TAREFA A =
Responda, com base no texto sobre o Juiz Edmonds, às seguintes perguntas:
(i) Que línguas os médiuns usaram, mesmo as ignorando?
(ii) Quantas vezes os amigos do Juiz tiveram notícia dele através de um médium enquanto ele estava na América Central?
(iii) Entre quais cidades o Juiz viajava por estrada de ferro quando o seu giro foi dito a um médium?
TAREFA B = Traduza para o inglês a seguinte frase do texto sobre o Juiz Edmonds: "Também observa que os médiuns tinham usado grego, latim, espanhol e francês, mesmo ignorando essas línguas."
TAREFA C = Estenda o texto sobre o Juiz Edmonds, dando-lhe seguimento a partir da sua última frase.

TEXTO SELECIONADO =
Depois de focalizar a objetividade do fenômeno, o Juiz aborda a questão mais importante da sua fonte. Comenta o fato de ter tido respostas a perguntas mentais e verifica que mesmo os seus mais secretos pensamentos foram revelados e que idéias que ele propositadamente havia mantido em segredo tinham sido manifestadas. Também observa que os médiuns tinham usado grego, latim, espanhol e francês, mesmo ignorando essas línguas.
Isto o leva a considerar se as coisas não podem ser explicadas como um reflexo da mente de alguma outra criatura viva. Essas considerações foram exaustivamente examinadas por todos os pesquisadores, pois os espíritas não aceitam a doutrina de um fato, mas passo a passo, examinando cuidadosamente cada etapa. A tarefa empreendida pelo Juiz Edmonds é a mesma empreendida por outros. Ele dá a seguinte explicação para a recusa da influência de outras mentes:
“Fatos então completamente desconhecidos foram verificados posteriormente. Como este, por exemplo: Quando, durante o último inverno eu me achava ausente, na América Central, os meus amigos da cidade tiveram notícia de minhas excursões e da minha saúde, sete vezes através de um médium; quando voltei, comparando essas informações com os registros em meu diário, foi verificado que tudo estava invariavelmente correto. Assim, também, em minha recente visita ao Oeste o meu giro e as minhas condições de saúde foram ditos a um médium dessa cidade, enquanto eu viajava por estrada de ferro entre Cleveland e Toledo. Assim muitas idéias me foram comunicadas sobre coisas que não estavam em minha mente e que eram absolutamente distintas de minha opinião. Isto me aconteceu muitas vezes, bem como a outras pessoas, de modo a confirmar seguramente o fato de que não eram as nossas mentes que davam origem à comunicação ou a influenciavam”.
Trata, então, desse maravilhoso desenvolvimento, chamando a atenção para o seu tremendo significado religioso, em linhas gerais, assunto que é focalizado no capítulo seguinte desta obra. O cérebro do Juiz Edmonds era realmente notável, e seu julgamento claro, pois muito pouco nos é possível acrescentar ao que verificou ele, e talvez ninguém tenha dito tanto em tão pouco espaço. Como frisamos, o Espiritismo mostrou-se consistente desde o início e os mestres e os guias não confundiram as suas mensagens. É estranho e até divertido que a ciência arrogante, que tentou, com simples palavras e deslumbramento, esmagar esse conhecimento inicial em 1850, tivesse demonstrado estar essencialmente errada em seu próprio terreno. São raros os axiomas científicos daquela época que não tenham sido controvertidos, como a finalidade do elemento, a indivisibilidade do átomo, a origem distinta das espécies, enquanto os conhecimentos psíquicos, tão menosprezados, se mantiveram firmes, aduzindo novos fatos, mas nunca contradizendo os que haviam sido anteriormente estabelecidos.

DADOS EXIBIDOS =

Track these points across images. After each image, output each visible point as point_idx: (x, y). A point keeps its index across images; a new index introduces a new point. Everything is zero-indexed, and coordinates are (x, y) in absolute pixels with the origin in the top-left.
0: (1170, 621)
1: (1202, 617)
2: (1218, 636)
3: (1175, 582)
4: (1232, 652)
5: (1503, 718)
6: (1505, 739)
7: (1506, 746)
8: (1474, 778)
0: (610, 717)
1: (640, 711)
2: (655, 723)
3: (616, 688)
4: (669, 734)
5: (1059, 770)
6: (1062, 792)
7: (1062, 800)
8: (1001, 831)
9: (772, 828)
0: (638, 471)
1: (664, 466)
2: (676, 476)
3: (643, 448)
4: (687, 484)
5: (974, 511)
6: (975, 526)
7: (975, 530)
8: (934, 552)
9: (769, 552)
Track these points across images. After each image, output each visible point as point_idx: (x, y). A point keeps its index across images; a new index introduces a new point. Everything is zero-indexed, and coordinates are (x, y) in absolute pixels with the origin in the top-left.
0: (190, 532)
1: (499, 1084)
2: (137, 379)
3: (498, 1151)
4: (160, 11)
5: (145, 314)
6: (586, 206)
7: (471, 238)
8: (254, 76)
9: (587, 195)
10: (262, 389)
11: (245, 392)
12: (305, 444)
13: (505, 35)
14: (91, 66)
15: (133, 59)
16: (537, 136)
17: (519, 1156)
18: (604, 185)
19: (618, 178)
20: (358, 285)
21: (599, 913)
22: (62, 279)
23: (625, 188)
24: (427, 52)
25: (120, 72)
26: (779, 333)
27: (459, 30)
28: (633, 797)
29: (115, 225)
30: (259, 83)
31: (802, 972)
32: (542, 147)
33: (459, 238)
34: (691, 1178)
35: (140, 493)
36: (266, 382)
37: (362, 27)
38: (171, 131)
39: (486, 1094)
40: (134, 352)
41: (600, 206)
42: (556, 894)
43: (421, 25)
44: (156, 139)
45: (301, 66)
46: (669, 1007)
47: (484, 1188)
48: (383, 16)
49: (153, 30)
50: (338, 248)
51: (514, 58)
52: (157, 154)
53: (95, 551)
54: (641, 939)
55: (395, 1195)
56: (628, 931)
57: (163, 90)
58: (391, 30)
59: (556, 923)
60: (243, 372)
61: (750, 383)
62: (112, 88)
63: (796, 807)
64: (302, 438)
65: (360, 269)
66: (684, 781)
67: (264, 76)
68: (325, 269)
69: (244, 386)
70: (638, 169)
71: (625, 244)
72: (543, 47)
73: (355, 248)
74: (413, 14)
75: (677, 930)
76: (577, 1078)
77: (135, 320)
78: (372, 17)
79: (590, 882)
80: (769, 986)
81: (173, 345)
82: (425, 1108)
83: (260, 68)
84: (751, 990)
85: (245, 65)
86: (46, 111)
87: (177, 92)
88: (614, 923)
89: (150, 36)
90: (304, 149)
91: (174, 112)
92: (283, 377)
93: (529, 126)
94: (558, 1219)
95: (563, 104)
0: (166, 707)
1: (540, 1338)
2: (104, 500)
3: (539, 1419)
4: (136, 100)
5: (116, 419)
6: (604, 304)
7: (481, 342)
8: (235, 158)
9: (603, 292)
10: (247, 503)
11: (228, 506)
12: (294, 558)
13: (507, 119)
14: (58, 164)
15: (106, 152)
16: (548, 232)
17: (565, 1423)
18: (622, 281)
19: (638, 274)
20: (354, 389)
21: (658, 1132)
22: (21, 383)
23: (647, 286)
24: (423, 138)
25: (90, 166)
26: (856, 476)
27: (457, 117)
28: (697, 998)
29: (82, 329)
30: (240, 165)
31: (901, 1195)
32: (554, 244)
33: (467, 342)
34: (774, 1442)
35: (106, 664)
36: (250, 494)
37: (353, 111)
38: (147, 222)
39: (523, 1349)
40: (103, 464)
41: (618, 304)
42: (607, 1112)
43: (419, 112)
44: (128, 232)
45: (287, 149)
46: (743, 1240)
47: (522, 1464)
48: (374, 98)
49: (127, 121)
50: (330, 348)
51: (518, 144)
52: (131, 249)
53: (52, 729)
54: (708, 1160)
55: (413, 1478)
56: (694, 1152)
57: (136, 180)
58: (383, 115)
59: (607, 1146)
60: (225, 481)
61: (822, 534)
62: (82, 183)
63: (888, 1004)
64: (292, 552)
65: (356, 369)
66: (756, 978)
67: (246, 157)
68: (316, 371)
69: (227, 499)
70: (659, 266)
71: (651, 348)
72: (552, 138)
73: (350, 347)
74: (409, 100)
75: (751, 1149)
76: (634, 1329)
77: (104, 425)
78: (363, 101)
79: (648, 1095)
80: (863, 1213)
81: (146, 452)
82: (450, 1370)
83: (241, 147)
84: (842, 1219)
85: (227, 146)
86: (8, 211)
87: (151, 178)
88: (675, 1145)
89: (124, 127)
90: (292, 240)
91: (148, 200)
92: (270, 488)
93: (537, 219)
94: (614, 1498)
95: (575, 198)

ÁREA DE RESPOSTA A =
(i) Grego, latim, espanhol e francês.
(ii) Sete vezes.
(iii) Entre Cleveland e Toledo.

ÁREA DE RESPOSTA B = He also notes that the mediums had used Greek, Latin, Spanish, and French, even though they did not know those languages.

ÁREA DE RESPOSTA C =
Escrevendo sobre os benéficos efeitos de tal conhecimento, diz o Juiz:
“É isto o que consola o triste e anima os desanimados; que suaviza a passagem pelo túmulo e anula os terrores da morte; que ilumina o ateu e encoraja o virtuoso entre todas as provas e vicissitudes da vida; e que demonstra ao homem o seu dever e o seu destino, tirando-o imediatamente do vago e do incerto.”
Jamais o assunto foi melhor sintetizado.
Há, entretanto, uma passagem final nesse documento notável que causa uma certa tristeza. Falando do progresso que o movimento tinha feito em quatro anos, nos Estados Unidos, diz ele:
“Há dez ou doze jornais e periódicos dedicados à causa, e a bibliografia espírita abarca mais de cem publicações diversas, algumas das quais já atingiram a circulação de mais de 10.000 exemplares. Além da multidão indistinta, há muitos homens de alta posição e de talento alinhados entre eles – doutores, advogados, grande número de clérigos, um bispo protestante, o ilustre e reverendo presidente de uma universidade, juizes de nossas mais altas cortes, membros do Congresso, embaixadores estrangeiros e ex-membros do Senado dos Estados Unidos.”
Em quatro anos a força do Espírito fez tanto assim. Como estão as coisas hoje? A multidão indistinta avançou valentemente e a centena de publicações tornou-se muito mais; mas onde se acham os homens esclarecidos e dirigentes para apontar o caminho? Desde a morte do Professor Hyslop é difícil apontar nos Estados Unidos um homem eminente com a coragem de jogar a sua carreira e a sua reputação proclamando essas idéias. Aqueles que nunca temeram a tirania do homem encolheram-se ante as caretas da imprensa. A máquina impressora triunfou onde a roda de tortura teria fracassado, O prejuízo geral em sua reputação e nos seus interesses, sofrido pelo Juiz Edmonds, que foi obrigado a resignar a sua cadeira na Suprema Corte de New York, bem como muitos outros que deram testemunho da verdade, estabeleceu o reinado do terror, que afasta do assunto as classes intelectuais. Assim estão as coisas presentemente.
Mas a imprensa no momento se achava bem disposta e o famoso relato do Juiz Edmonds, talvez o mais belo e o mais momentoso jamais produzido por um juiz, foi acolhido com respeito, senão com admiração. Eis o que disse o New York Courier:
“A carta do Juiz Edmonds, por nós publicada sábado, em relação às chamadas manifestações espíritas, vinda, como veio, de um eminente jurista, um homem notável por seu claro bom senso nas coisas da vida prática, e um cavalheiro de um caráter irreprochável, atraiu a atenção da comunidade e é por muita gente considerada como um dos mais notáveis documentos da atualidade.”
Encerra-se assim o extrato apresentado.